Чичерин встал — это мой вопрос заставил его подняться. Даже человечески было интересно: что побудило старого валлийца приехать в Геную и как было сообразовано это его желание с тем главным, что он начертал на своем партийном штандарте?

— Если мне будет позволено обратиться к образу, который так любили наши отцы, то я скажу, что своей лебединой песнью Ллойд Джордж хотел бы сделать Геную. — Георгий Васильевич засмеялся, запрокинув голову, да так далеко, что клинышек его бородки устремился едва ли не в зенит. — Нечего сказать: старик знает толк в прекрасном, если прибыл на берег Лигурийского моря, чтобы пропеть эту свою песнь…

— Ллойд Джордж — Черчилль — проблема проблем?

— Англия, бывшая очевидицей самых невероятных союзов, такого, казалось, не видывала, и Черчилль это понял, — сказал Чичерин. — Он своеобразно титуловал Ллойд Джорджа, назвав его лучшим боевым генералом либеральной армии, а чтобы это не прозвучало голословно, как бы породнился с ним, пригласив его быть посаженым отцом на своей свадьбе… — произнес Георгий Васильевич, пододвинув лист, он смотрел в него как в зеркало, все, что хотел сказать, должен был увидеть в этом зеркале. — Казалось, Ллойд Джордж обрел завидную возможность сделать из тори либерала. Первое время все выглядело именно так. Призыв к реформам, всесильным реформам, сообщил деятельности Черчилля и содержание и страсть. Однако это продолжалось лишь до тех пор, пока грозный лик войны не возник на небосклоне.

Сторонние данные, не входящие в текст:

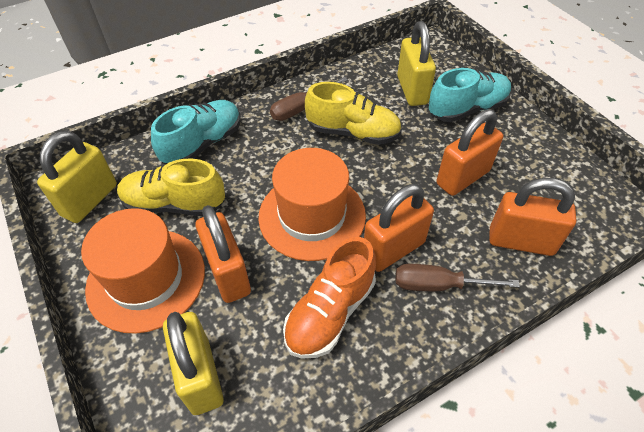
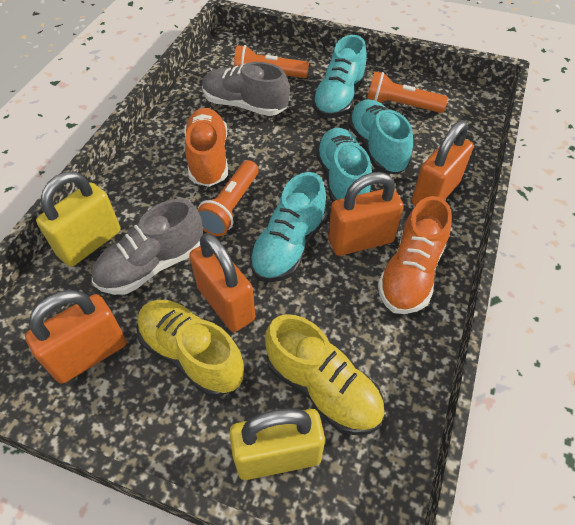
brown screwdriver: [270,77,348,121] [396,264,520,291] = 2 -> none = 0
grey shoe: none = 0 -> [92,199,203,295] [202,62,290,116] = 2
orange flashlight: none = 0 -> [197,160,258,236] [234,45,309,78] [367,71,448,113] = 3
orange hat: [81,208,205,334] [258,148,366,261] = 2 -> none = 0
orange shoe: [283,237,376,358] = 1 -> [184,108,228,187] [378,196,452,314] = 2
turquoise shoe: [151,100,241,164] [429,68,512,122] = 2 -> [250,172,327,282] [312,35,367,118] [316,128,372,203] [348,99,413,174] = 4
yellow padlock: [37,131,117,223] [163,312,223,415] [397,21,436,106] = 3 -> [36,171,121,267] [229,408,325,480] = 2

Короче, пока либерал обращал тори в свою веру, последний тоже не терял времени даром… Дело кончилось тем, что доверие между тори и либералами достигло такого уровня, что главой правительства, которое теперь представляло две партии, стал Ллойд Джордж… Не исключаю, что Черчилль этому процессу способствовал немало. Если и этот факт сравнить с соответствующим прецедентом прошлого, то на память придет тот деревянный конь, с которым греческая легенда связывает падение Трои…

— Это как же понять: половинчатость не признак силы?

Чичерин задумался.

— Да, вступило в действие известное правило: побеждает цельность и, пожалуй, целеустремленность. Хотя тори были и порядочными ретроградами, они были в известный момент бескомпромисснее, а поэтому сильнее…

Чичерин обратил все в шутку, но в этой шутке был свой большой смысл: конечно, Ллойд Джордж приехал в Геную, чтобы решить проблему, которая была не под силу даже всесильному Версалю. Эта задача была главной, и старик не покладая рук работал над ее решением. Но рядом с этой задачей была вторая, хотя и личная, но для валлийца не менее значительная: Генуя должна была вернуть старому либералу его прежнюю шерсть, которую, казалось, он сбросил окончательно. Это понимал Ллойд Джордж, но это в не меньшей степени было доступно и Черчиллю — не исключено, что Лесли Уркарт, явившийся нынче в Геную, в сущности, был черчиллевским лазутчиком и призван был не столько осведомиться о происшедшем, сколько предупредить происходящее…

По мере того как приближается встреча в доме Маццини, бес, поселившийся ж душе моей дочери, начинает тихо бунтовать. У этого бунта определились свои циклы, поэтому есть смысл проследить за ними — иначе, пожалуй, мою дочь не поймешь.